Gdy zaczęłam szukać wyjaśnień, to większość znajomych zwaliło to na unię, że tam są takie normy. Przeczytałam książkę Mity o cholesterolu (bardzo polecam), z której wynika, że u 80% dorosłych przeciętny poziom cholesterolu wynosi 250, a 20% ma 300-350 i czuje się świetnie. Czyli światowa norma powinna być dużo wyższa niż ta na moim wydruku. Dowiedziałam się też o mitach, że cholesterol przyczynia się do chorób serca, miażdżycy itp. Niezależne badania udowadniają jak to jest naprawdę. Kto raz zacznie brać leki na obniżenie cholesterolu to jest regularnym klientem apteki, bo na dłuższą metę nie da się sztucznie go obniżyć. A w ogóle to cholesterol jest bardzo potrzebny. Moja mama po pół roku stosowania leku na obniżenie cholesterolu, pod moim wpływem przeczytała ulotkę. I teraz przestała brać leki, bo może dostać omamów, drgawek, duszności itp. horrorów.


Czy tak niskie normy mają ze zdrowych ludzi zrobić klientów lekarzy i aptek?


Co to za leki, kiedy ich "niewłaściwe stosowanie może przyczyną wielu chorób"? Leki nie leczą tylko trują???

18/11/2009

Weekend w Wawie

Dawno nigdzie nie byłam i niczego się nie uczyłam, więc pojechałam na kurs do Wawy, na 3 dni.

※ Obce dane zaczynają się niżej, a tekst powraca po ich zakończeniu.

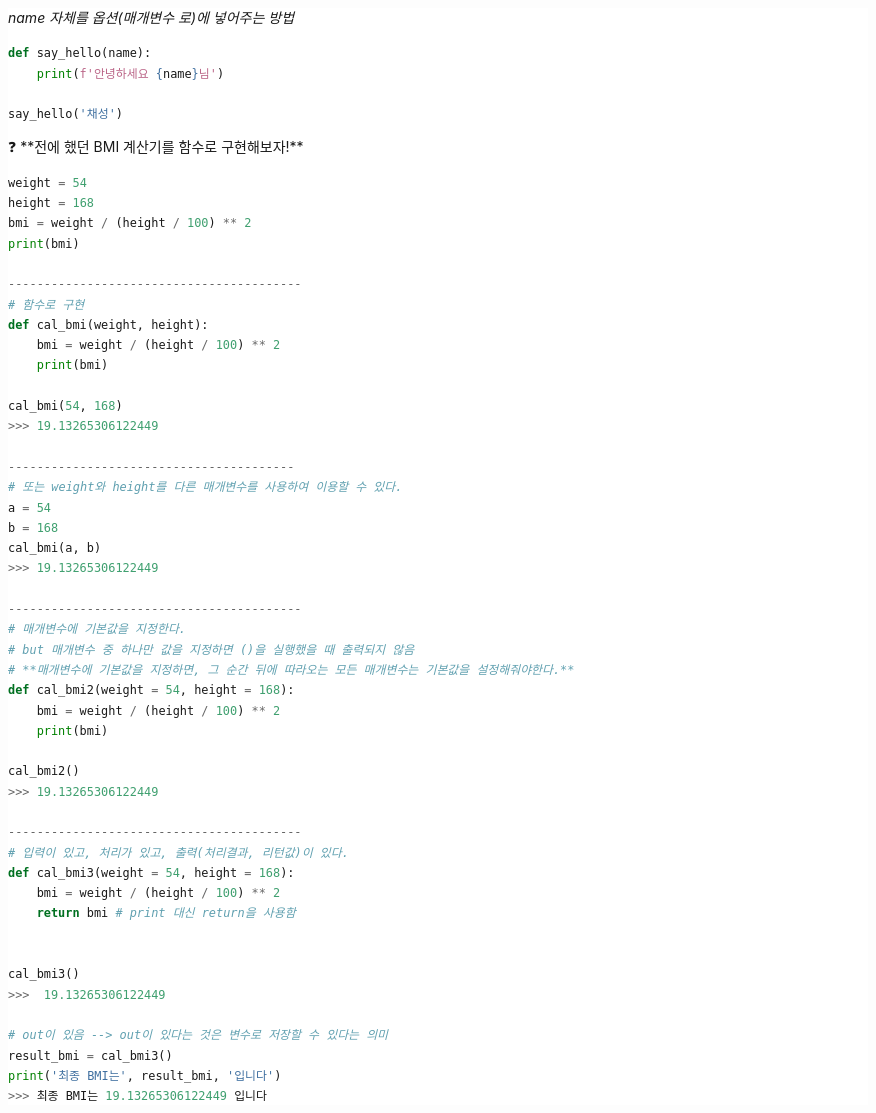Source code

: *name 자체를 옵션(매개변수 로)에 넣어주는 방법*

```python
def say_hello(name):
    print(f'안녕하세요 {name}님')
    
say_hello('채성')
```

</aside>

<aside>
❓ **전에 했던 BMI 계산기를 함수로 구현해보자!**

```python
weight = 54
height = 168
bmi = weight / (height / 100) ** 2
print(bmi)

-----------------------------------------
# 함수로 구현
def cal_bmi(weight, height):    
    bmi = weight / (height / 100) ** 2
    print(bmi)
    
cal_bmi(54, 168)
>>> 19.13265306122449

----------------------------------------
# 또는 weight와 height를 다른 매개변수를 사용하여 이용할 수 있다.
a = 54
b = 168
cal_bmi(a, b)
>>> 19.13265306122449

-----------------------------------------
# 매개변수에 기본값을 지정한다.
# but 매개변수 중 하나만 값을 지정하면 ()을 실행했을 때 출력되지 않음
# **매개변수에 기본값을 지정하면, 그 순간 뒤에 따라오는 모든 매개변수는 기본값을 설정해줘야한다.**
def cal_bmi2(weight = 54, height = 168):    
    bmi = weight / (height / 100) ** 2
    print(bmi)
    
cal_bmi2()
>>> 19.13265306122449

-----------------------------------------
# 입력이 있고, 처리가 있고, 출력(처리결과, 리턴값)이 있다.
def cal_bmi3(weight = 54, height = 168):    
    bmi = weight / (height / 100) ** 2
    return bmi # print 대신 return을 사용함 
               

cal_bmi3()
>>>  19.13265306122449

# out이 있음 --> out이 있다는 것은 변수로 저장할 수 있다는 의미
result_bmi = cal_bmi3()
print('최종 BMI는', result_bmi, '입니다')
>>> 최종 BMI는 19.13265306122449 입니다
```
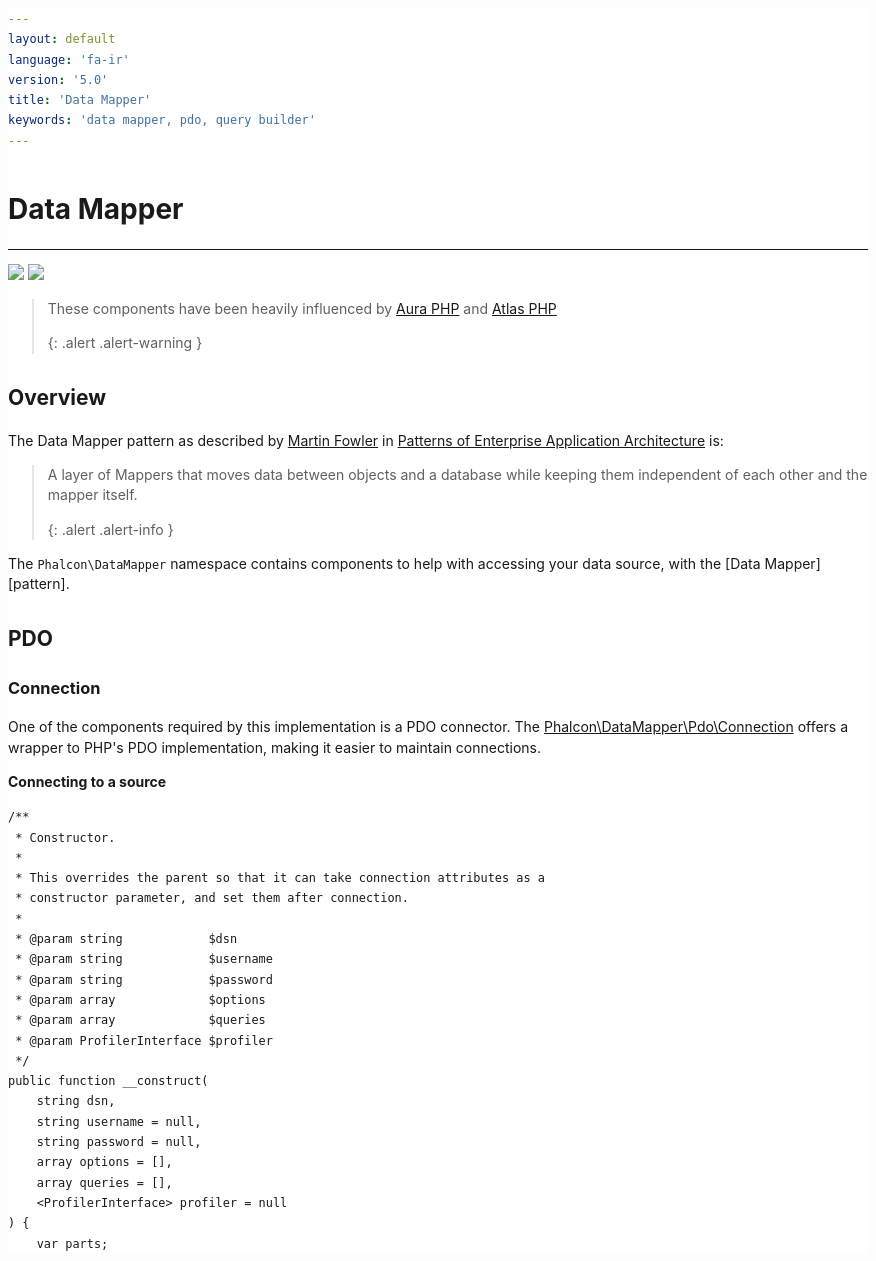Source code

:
 ```yaml
---
layout: default
language: 'fa-ir'
version: '5.0'
title: 'Data Mapper'
keywords: 'data mapper, pdo, query builder'
---
```


# Data Mapper
- - -
![](/assets/images/document-status-under-review-red.svg) ![](/assets/images/version-4.1.svg)

> These components have been heavily influenced by [Aura PHP][auraphp] and [Atlas PHP][atlasphp] 
> 
> {: .alert .alert-warning }

## Overview

The Data Mapper pattern as described by [Martin Fowler][datamapper] in [Patterns of Enterprise Application Architecture][eaa] is:

> A layer of Mappers that moves data between objects and a database while keeping them independent of each other and the mapper itself. 
> 
> {: .alert .alert-info }

The `Phalcon\DataMapper` namespace contains components to help with accessing your data source, with the \[Data Mapper\]\[pattern\].

## PDO

### Connection

One of the components required by this implementation is a PDO connector. The [Phalcon\DataMapper\Pdo\Connection][datamapper-pdo-connection] offers a wrapper to PHP's PDO implementation, making it easier to maintain connections.

**Connecting to a source**

    /**
     * Constructor.
     * 
     * This overrides the parent so that it can take connection attributes as a
     * constructor parameter, and set them after connection.
     * 
     * @param string            $dsn
     * @param string            $username
     * @param string            $password
     * @param array             $options
     * @param array             $queries
     * @param ProfilerInterface $profiler
     */
    public function __construct(
        string dsn,
        string username = null,
        string password = null,
        array options = [],
        array queries = [],
        <ProfilerInterface> profiler = null
    ) {
        var parts;

[auraphp]: https://github.com/auraphp
[atlasphp]: https://github.com/atlasphp
[datamapper]: https://martinfowler.com/eaaCatalog/dataMapper.html
[datamapper-pdo-connection]: api/phalcon_datamapper#datamapper-pdo-connection
[eaa]: https://martinfowler.com/books/eaa.html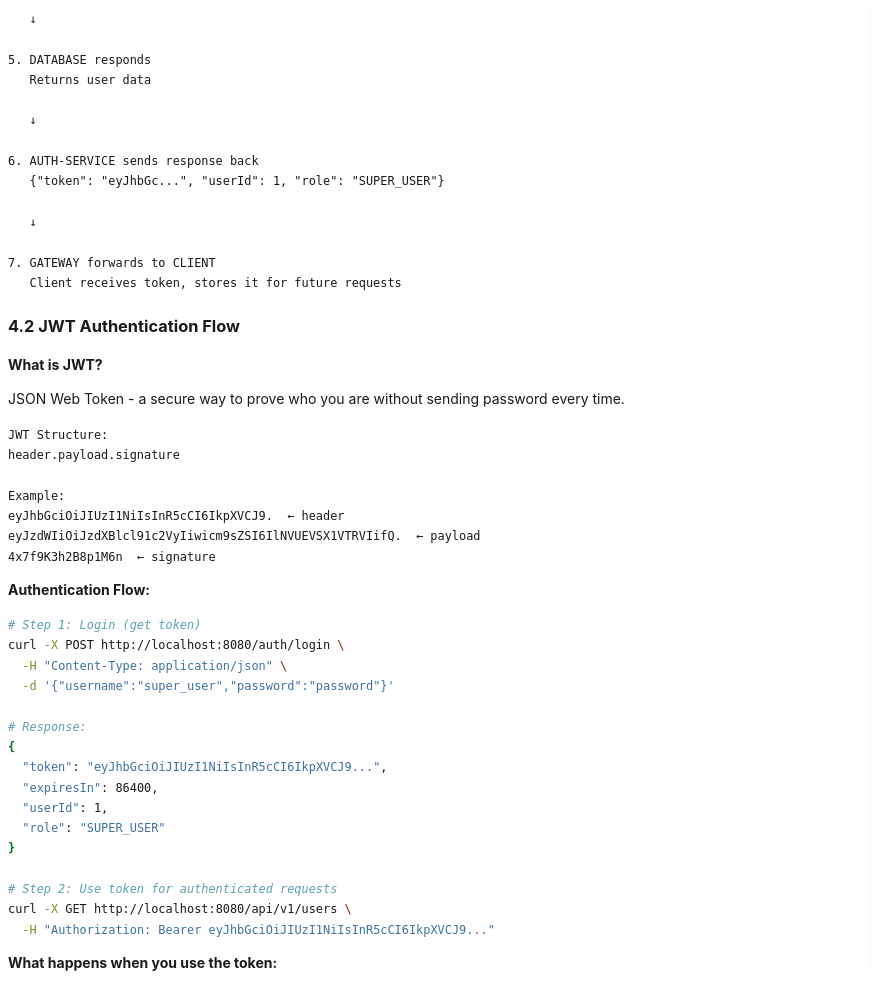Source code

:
 ```
   ↓

5. DATABASE responds
   Returns user data
   
   ↓

6. AUTH-SERVICE sends response back
   {"token": "eyJhbGc...", "userId": 1, "role": "SUPER_USER"}
   
   ↓

7. GATEWAY forwards to CLIENT
   Client receives token, stores it for future requests
```

### 4.2 JWT Authentication Flow

**What is JWT?**

JSON Web Token - a secure way to prove who you are without sending password every time.

```
JWT Structure:
header.payload.signature

Example:
eyJhbGciOiJIUzI1NiIsInR5cCI6IkpXVCJ9.  ← header
eyJzdWIiOiJzdXBlcl91c2VyIiwicm9sZSI6IlNVUEVSX1VTRVIifQ.  ← payload  
4x7f9K3h2B8p1M6n  ← signature
```

**Authentication Flow:**

```bash
# Step 1: Login (get token)
curl -X POST http://localhost:8080/auth/login \
  -H "Content-Type: application/json" \
  -d '{"username":"super_user","password":"password"}'

# Response:
{
  "token": "eyJhbGciOiJIUzI1NiIsInR5cCI6IkpXVCJ9...",
  "expiresIn": 86400,
  "userId": 1,
  "role": "SUPER_USER"
}

# Step 2: Use token for authenticated requests
curl -X GET http://localhost:8080/api/v1/users \
  -H "Authorization: Bearer eyJhbGciOiJIUzI1NiIsInR5cCI6IkpXVCJ9..."
```

**What happens when you use the token:**
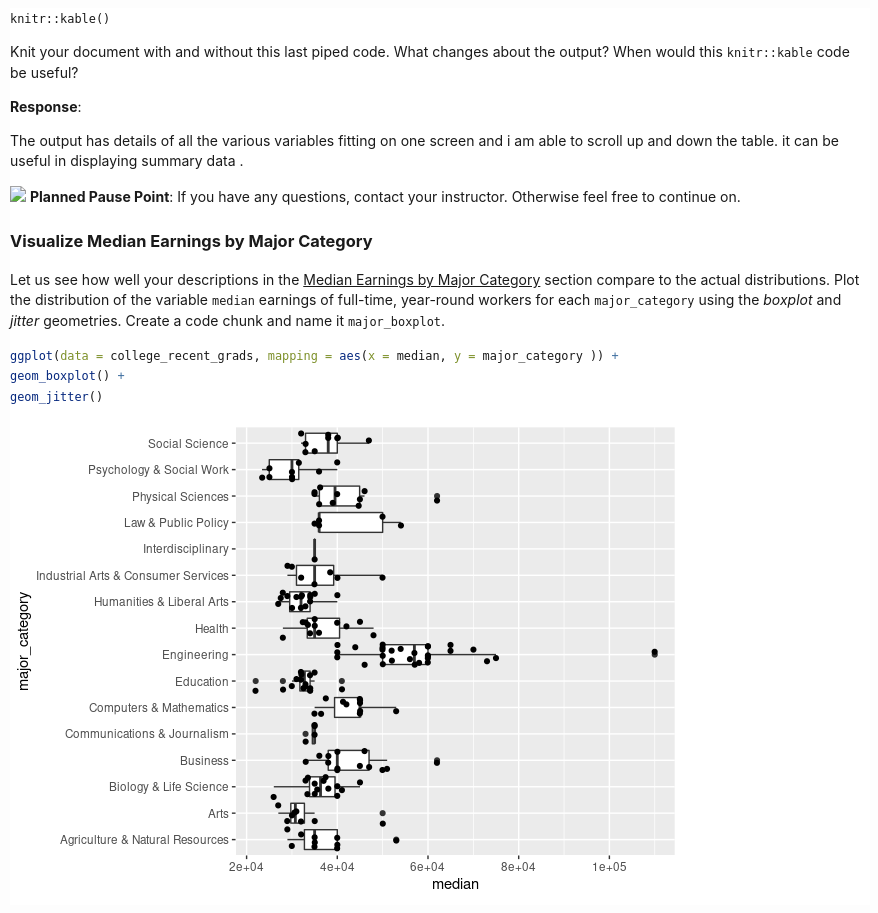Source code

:     knitr::kable()

Knit your document with and without this last piped code. What changes
about the output? When would this `knitr::kable` code be useful?

**Response**:

The output has details of all the various variables fitting on one
screen and i am able to scroll up and down the table. it can be useful
in displaying summary data .

![](README-img/noun_pause.png) **Planned Pause Point**: If you have any
questions, contact your instructor. Otherwise feel free to continue on.

### Visualize Median Earnings by Major Category

Let us see how well your descriptions in the [Median Earnings by Major
Category](#median-earnings-by-major-category) section compare to the
actual distributions. Plot the distribution of the variable `median`
earnings of full-time, year-round workers for each `major_category`
using the *boxplot* and *jitter* geometries. Create a code chunk and
name it `major_boxplot`.

``` r
ggplot(data = college_recent_grads, mapping = aes(x = median, y = major_category )) +
geom_boxplot() +
geom_jitter()
```

![](activity05-data-summarization_files/figure-gfm/major_boxplot-1.png)
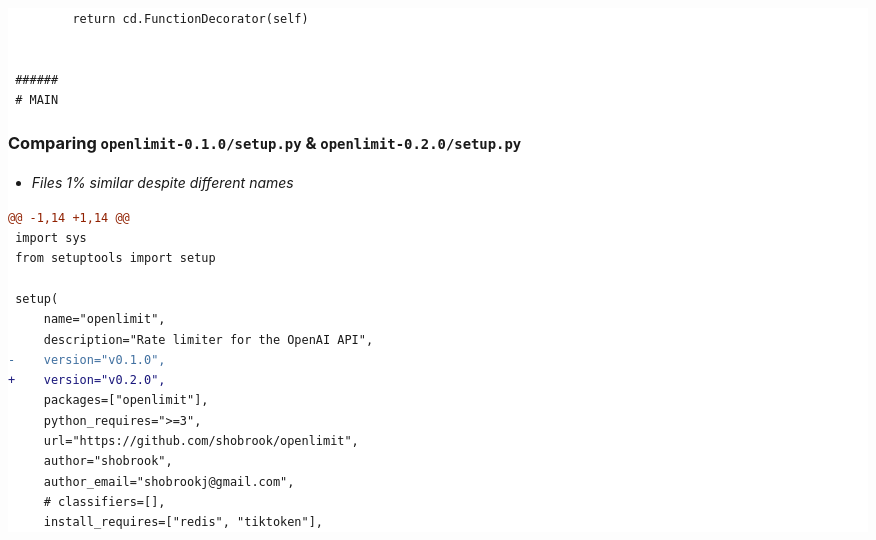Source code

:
 ```diff
         return cd.FunctionDecorator(self)
 
 
 ######
 # MAIN
```

### Comparing `openlimit-0.1.0/setup.py` & `openlimit-0.2.0/setup.py`

 * *Files 1% similar despite different names*

```diff
@@ -1,14 +1,14 @@
 import sys
 from setuptools import setup
 
 setup(
     name="openlimit",
     description="Rate limiter for the OpenAI API",
-    version="v0.1.0",
+    version="v0.2.0",
     packages=["openlimit"],
     python_requires=">=3",
     url="https://github.com/shobrook/openlimit",
     author="shobrook",
     author_email="shobrookj@gmail.com",
     # classifiers=[],
     install_requires=["redis", "tiktoken"],
```

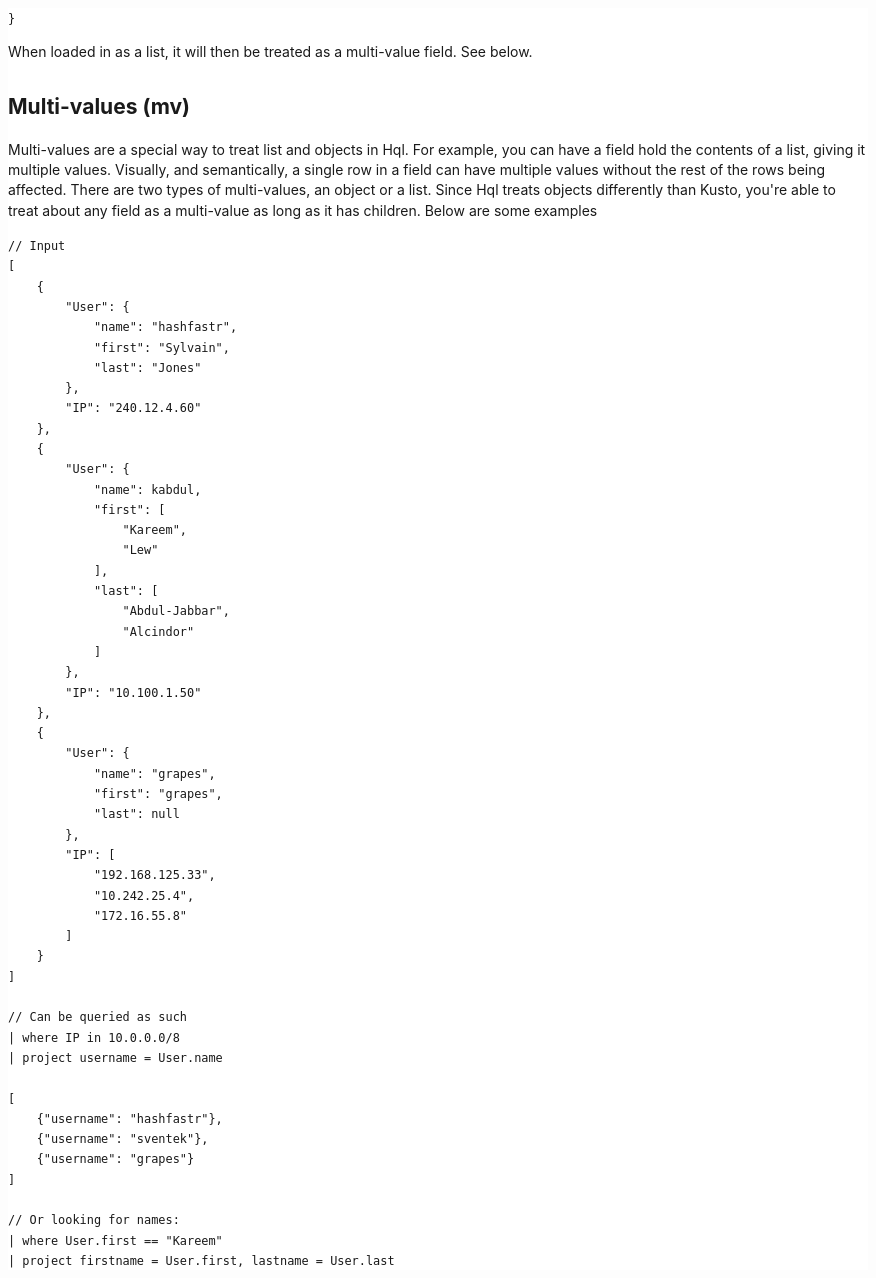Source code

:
 ```
}
```
When loaded in as a list, it will then be treated as a multi-value field. See below.
## Multi-values (mv)
Multi-values are a special way to treat list and objects in Hql. For example, you can have a field hold the contents of a list, giving it multiple values. Visually, and semantically, a single row in a field can have multiple values without the rest of the rows being affected. There are two types of multi-values, an object or a list. Since Hql treats objects differently than Kusto, you're able to treat about any field as a multi-value as long as it has children. Below are some examples
```
// Input
[
	{
		"User": {
			"name": "hashfastr",
			"first": "Sylvain",
			"last": "Jones"
		},
		"IP": "240.12.4.60"
	},
	{
		"User": {
			"name": kabdul,
			"first": [
				"Kareem",
				"Lew"
			],
			"last": [
				"Abdul-Jabbar",
				"Alcindor"
			]
		},
		"IP": "10.100.1.50"
	},
	{
		"User": {
			"name": "grapes",
			"first": "grapes",
			"last": null
		},
		"IP": [
			"192.168.125.33",
			"10.242.25.4",
			"172.16.55.8"
		]
	}
]

// Can be queried as such
| where IP in 10.0.0.0/8
| project username = User.name

[
	{"username": "hashfastr"},
	{"username": "sventek"},
	{"username": "grapes"}
]

// Or looking for names:
| where User.first == "Kareem"
| project firstname = User.first, lastname = User.last

```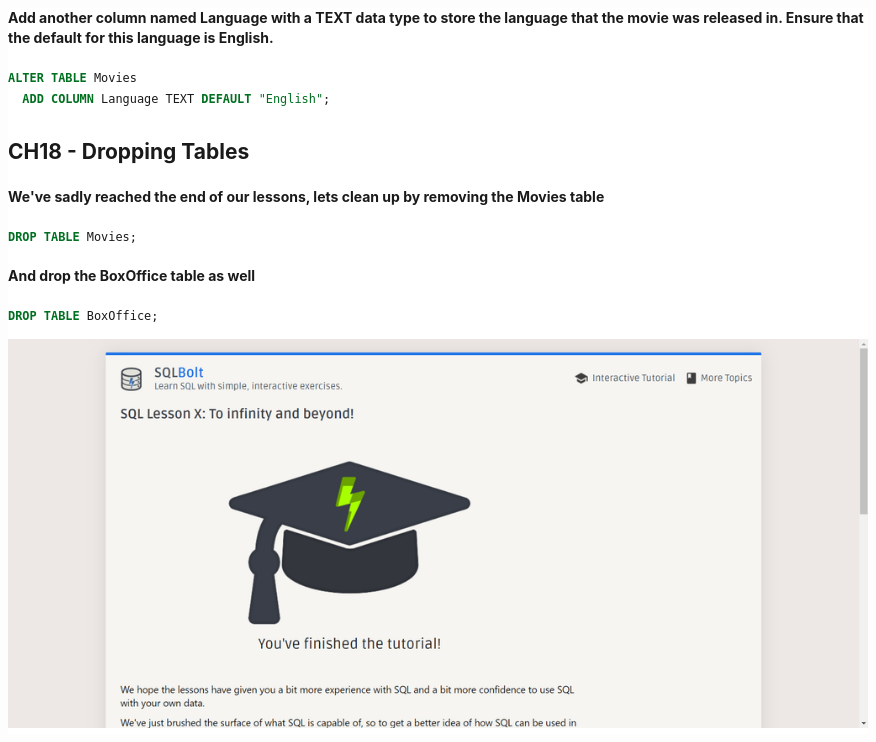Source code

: #### Add another column named Language with a TEXT data type to store the language that the movie was released in. Ensure that the default for this language is English.
```sql
ALTER TABLE Movies
  ADD COLUMN Language TEXT DEFAULT "English";
```

## CH18 - Dropping Tables

#### We've sadly reached the end of our lessons, lets clean up by removing the Movies table
```sql
DROP TABLE Movies;
```

#### And drop the BoxOffice table as well
```sql
DROP TABLE BoxOffice;
```
![](./assets/Completed.png)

O tej porze roku nie ma problemu z noclegiem, a w stolicy duzo jest hosteli. Wybrałam hostel na Mokotowie na Wawelskiej w pokoju 10 osobowym. Żaden rarytas, ale tanio i ze śniadaniem. Dużym minusem jest tylko jedna łazienka na piętrze, a ludzi sporo. I brak firanek, mało przytulnie.


hostel


Widok z okna nie jest powalający.


widok z okna


Dobre jedzonko było na Al. Niepodległości w restauracji Fresh & chili. Tak pysznego risotta wegetariańskiego dawno nie jadłam. Obsługa profesjonalna, szybko podane i smacznie. Polecam.


Na zajęcia przechodziłam przez park Piłsudskiego. Nie wiem dlaczego nie ma tam ławek do siedzenia, za to jest dużo piesków załatwiających swoje potrzeby gdzie popadnie. A właściciele nie sprzątają. Nie jest zbyt przyjemnie przebywać w takim brudzie.


Zdziwiły mnie też tramwaje. Jeździ np. jeden wagon i to taki starego typu, jak u nas podmiejskie. Ale nie ma tłoku na przystankach.


Gdy wróciłam do Łodzi to od razu odczułam różnicę w komunikacji miejskiej, oczywiście na minus. Odstałam na przystanku 20 minut i jechałam w tłoku (niedziela!) brudnym tramwajem. Ohyda.


Dobrze jest czasem wyrwać się z domu i zobaczyć jak jest gdzie indziej. Kurs był pożyteczny, więc czas nie był stracony.

29/10/2009

Lekcja uważności

Ostatnio wybrałam się do lekarza rehabilitanta, bo mój kręgosłup wysiada. Znalazłam dobrego fachowca i poszłam, oczywiście prywatnie. Po krótkim wywiadzie lekarz pomasował moje plecki i nastawił mi kręgi. Chrupało, ale krzywdy mi nie zrobił. Nie pozwolił mi ćwiczyć przez 6 tygodni, tylko jedno ćwiczenie przed snem, polegające na odciążeniu kregosłupa po całym dniu. Drugie przykazanie na kilka dni to: nie podnosić rąk powyżej barków, nie odchylać głowy do tyłu i nie robić skrętoskłonów (powiedział, że to powinno być prawnie zakazane).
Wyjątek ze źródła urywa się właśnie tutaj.